Kündigungsschutz für Schwerbehinderte auch in der Probezeit
Ein Urteil des Arbeitsgerichts Freiburg stellt klar, dass Arbeitgeber bei Schwierigkeiten im Arbeitsverhältnis mit schwerbehinderten Beschäftigten auch in der Probezeit ein Präventionsverfahren gemäß § 167 Abs. 1 SGB IX durchführen müssen. Wird dieses Verfahren ausgelassen, könnte eine Kündigung als unwirksam gelten, da sie potenziell diskriminierend ist.
Kündigung eines schwerbehinderten Arbeitnehmers ohne Präventionsverfahren
Ein schwerbehinderter Arbeitnehmer trat im Oktober 2023 eine Stelle als Sachbearbeiter bei der Stadt Freiburg an. Es gab jedoch schnell Probleme, die der Arbeitgeber auf das Sozialverhalten des Mitarbeiters zurückführte. Trotz Personalgesprächen blieb die Situation unverändert, weshalb die Stadt nach Anhörung des Personalrats und der Schwerbehindertenvertretung im Februar 2024 die Kündigung aussprach, jedoch ohne ein Präventionsverfahren einzuleiten.

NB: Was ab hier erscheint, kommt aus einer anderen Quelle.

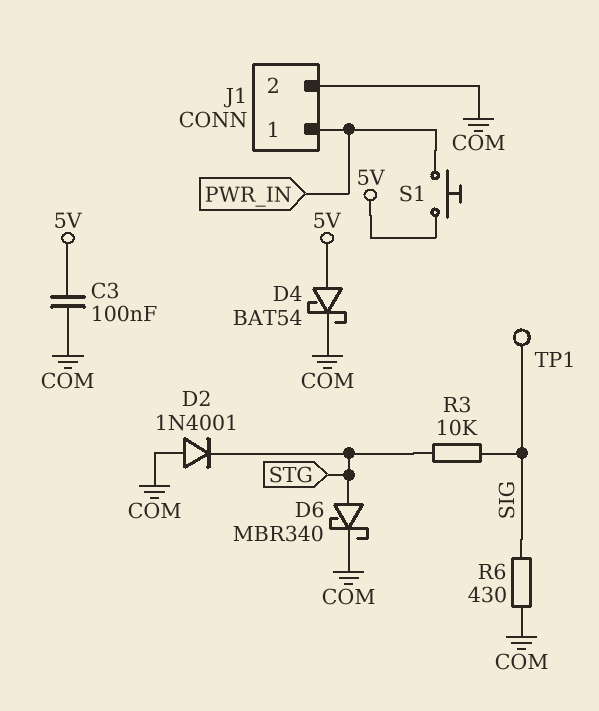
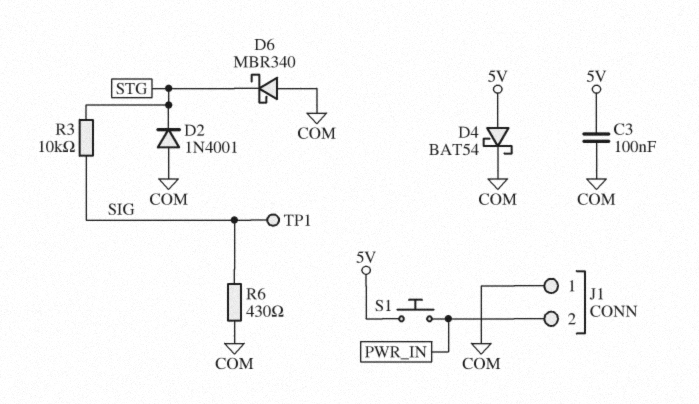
D6: schottky MBR340 (A STG, K COM) -> schottky MBR340 (A COM, K STG)
J1 pin 1: PWR_IN -> COM
J1 pin 2: COM -> PWR_IN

Kündigung trotz Probezeit unwirksam – so argumentiert das Arbeitsgericht
Der Arbeitnehmer fühlte sich durch die Kündigung diskriminiert und reichte eine Kündigungsschutzklage ein. Das Arbeitsgericht Freiburg urteilte hierbei zugunsten des Klägers (Arbeitsgericht Freiburg, Urteil vom 4. Juni 2024 – Az. 2 Ca 51/24).
Das Arbeitsgericht urteilte, dass Arbeitgeber verpflichtet sind, bereits in der Probezeit Maßnahmen zur Konfliktprävention zu ergreifen, wenn Probleme mit einem schwerbehinderten Mitarbeiter auftreten. Diese Verpflichtung basiert auf der europäischen Gleichbehandlungsrahmenrichtlinie, die angemessene Vorkehrungen für Menschen mit Behinderung ab Beginn des Arbeitsverhältnisses verlangt.
Bedeutung in der Praxis
Für schwerbehinderte Arbeitnehmer erhöht dieses Urteil den Schutz in der Probezeit. Arbeitgeber hingegen müssen ihre Prozesse anpassen, da sie künftig auch in dieser Phase präventive Maßnahmen ergreifen müssen, um rechtlichen Problemen vorzubeugen. Dies erfordert eine enge Zusammenarbeit mit Schwerbehindertenvertretungen und Integrationsämtern.
Das Urteil könnte zudem die Rechtsprechung des Bundesarbeitsgerichts beeinflussen und zu einer stärkeren Berücksichtigung des europäischen Antidiskriminierungsrechts führen.